Basically the longer the suction line,,, the higher the losses,, one of the reason why suction lines are usually larger in diameter.
Just to clarify, engine operated diaphragm lift pumps usually have a spring that helps the diaphragm maintain a lower than atmospheric pressure whilst it return's it to shape.
My primer bulb has gone really soft (opposite of what petrol does - hardens). Too soft for comfort, nearly mushy soft.
I know diesel oil can be aggressive in it's own way. I know I can use another petrol bulb and replace when it goes off but I'd rather not; who knows when it may release tiny particles into my injectors.
So looking for a replacement - preferably a brand of primer bulb that is manufactured to handle diesel. There are diesel outboard motors around so you would think they would need purpose made primer bulbs. Any ideas?
why not change to a pump and filter like this ?
www.ebay.com.au/itm/For-Toyota-Landcruiser-HZJ70-HZJ75-Series-Primer-Pump-and-Fuel-Filter-Ryco/313063557444

Having replaced my engine about 18months ago now with a Beta 10 can I ask is it the norm to turn off the diesel at the tap after use or leave the tap on allways. I have tended to leave it on to avoid the issues of air blocks in the line as I think I was told its a pain to bleed them. I have a substantial fuel tap install and well secured so unlikely to burst however I do understand nothing is 100% guaranteed.
Having replaced my engine about 18months ago now with a Beta 10 can I ask is it the norm to turn off the diesel at the tap after use or leave the tap on allways. I have tended to leave it on to avoid the issues of air blocks in the line as I think I was told its a pain to bleed them. I have a substantial fuel tap install and well secured so unlikely to burst however I do understand nothing is 100% guaranteed.
I leave fuel always on.
When priming a pump ......Basically the longer the suction line,,, the higher the losses,, one of the reason why suction lines are usually larger in diameter.
Thanks Jolene, good elucidation.
Your latter point about suction line length vs resistance may also be a good reason to have the primer bulb as close to the tank as possible. Learn something every day.
why not change to a pump and filter like this ?
Thanks Harb, nice idea, fewer parts, fewer junctions, fewer leaks. Though not clear whether, for that style of filter, you can see and then drain residual water.
Having replaced my engine about 18months ago now with a Beta 10 can I ask is it the norm to turn off the diesel at the tap after use or leave the tap on allways. I have tended to leave it on to avoid the issues of air blocks in the line as I think I was told its a pain to bleed them. I have a substantial fuel tap install and well secured so unlikely to burst however I do understand nothing is 100% guaranteed.
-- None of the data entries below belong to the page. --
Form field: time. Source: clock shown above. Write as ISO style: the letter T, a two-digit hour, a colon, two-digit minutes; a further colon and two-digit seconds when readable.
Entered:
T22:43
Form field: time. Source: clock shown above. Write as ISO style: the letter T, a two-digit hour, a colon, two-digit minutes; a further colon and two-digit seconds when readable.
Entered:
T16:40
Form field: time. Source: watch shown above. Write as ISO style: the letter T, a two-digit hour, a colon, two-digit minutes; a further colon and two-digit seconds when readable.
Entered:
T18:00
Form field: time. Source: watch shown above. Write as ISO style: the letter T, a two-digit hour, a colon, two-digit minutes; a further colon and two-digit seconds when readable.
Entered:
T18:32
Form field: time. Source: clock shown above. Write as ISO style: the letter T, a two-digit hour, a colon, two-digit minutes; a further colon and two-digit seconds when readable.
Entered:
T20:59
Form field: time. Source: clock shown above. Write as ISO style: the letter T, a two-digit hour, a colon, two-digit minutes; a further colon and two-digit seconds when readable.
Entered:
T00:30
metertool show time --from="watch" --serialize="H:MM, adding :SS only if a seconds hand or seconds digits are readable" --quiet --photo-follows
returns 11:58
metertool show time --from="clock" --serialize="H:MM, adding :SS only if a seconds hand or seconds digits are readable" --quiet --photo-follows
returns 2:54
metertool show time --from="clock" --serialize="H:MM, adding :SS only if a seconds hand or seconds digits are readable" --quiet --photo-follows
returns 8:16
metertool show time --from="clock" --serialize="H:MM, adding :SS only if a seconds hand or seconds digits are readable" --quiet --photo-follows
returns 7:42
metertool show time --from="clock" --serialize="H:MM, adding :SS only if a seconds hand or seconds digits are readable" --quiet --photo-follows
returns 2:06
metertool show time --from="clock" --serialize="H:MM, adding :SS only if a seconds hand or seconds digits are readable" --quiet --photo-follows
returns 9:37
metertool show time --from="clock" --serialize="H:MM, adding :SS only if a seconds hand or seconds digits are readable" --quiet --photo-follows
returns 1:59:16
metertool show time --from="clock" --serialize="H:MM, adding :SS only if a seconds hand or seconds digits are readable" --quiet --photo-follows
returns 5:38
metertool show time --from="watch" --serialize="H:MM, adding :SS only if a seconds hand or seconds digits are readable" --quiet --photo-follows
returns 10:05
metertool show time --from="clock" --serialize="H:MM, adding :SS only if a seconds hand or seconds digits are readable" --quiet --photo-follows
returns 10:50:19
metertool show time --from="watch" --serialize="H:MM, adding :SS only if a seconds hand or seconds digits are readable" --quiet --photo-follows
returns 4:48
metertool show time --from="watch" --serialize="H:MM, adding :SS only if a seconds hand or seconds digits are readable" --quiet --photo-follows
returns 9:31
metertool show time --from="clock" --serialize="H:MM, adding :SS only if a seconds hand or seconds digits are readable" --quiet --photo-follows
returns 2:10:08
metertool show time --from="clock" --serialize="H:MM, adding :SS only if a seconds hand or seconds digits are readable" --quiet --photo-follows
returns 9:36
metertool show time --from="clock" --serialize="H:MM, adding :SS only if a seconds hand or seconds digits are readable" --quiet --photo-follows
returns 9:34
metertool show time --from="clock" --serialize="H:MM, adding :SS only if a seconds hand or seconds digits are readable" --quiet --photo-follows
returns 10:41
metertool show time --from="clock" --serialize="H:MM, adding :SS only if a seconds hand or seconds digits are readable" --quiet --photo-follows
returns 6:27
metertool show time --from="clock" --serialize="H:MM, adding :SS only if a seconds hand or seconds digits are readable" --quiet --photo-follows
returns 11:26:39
MrMac, I would prefer to leave my tap on for precisely that reason - a leak in the system would draw down the fuel in the line and draw air in, so you might have to bleed the system every time you'd turn it on. For me, bleeding is awkward because I'd have to remove the steps and cowling to get to the engine (my new removable panel could make it much easier). And I'm lazy, and don't like the extra work to turn the engine on.
However, I've got a leak at the tank (different from the leak at the engine), which will empty the fuel tank into the cockpit locker over the course of a week or two. I think I know how to fix it by re-routing the fuel lines. Until I do, I'll have to turn off the tap at the tank.
So, if you don't have a leak, leave the tap on. If you do have a leak, fix the leak.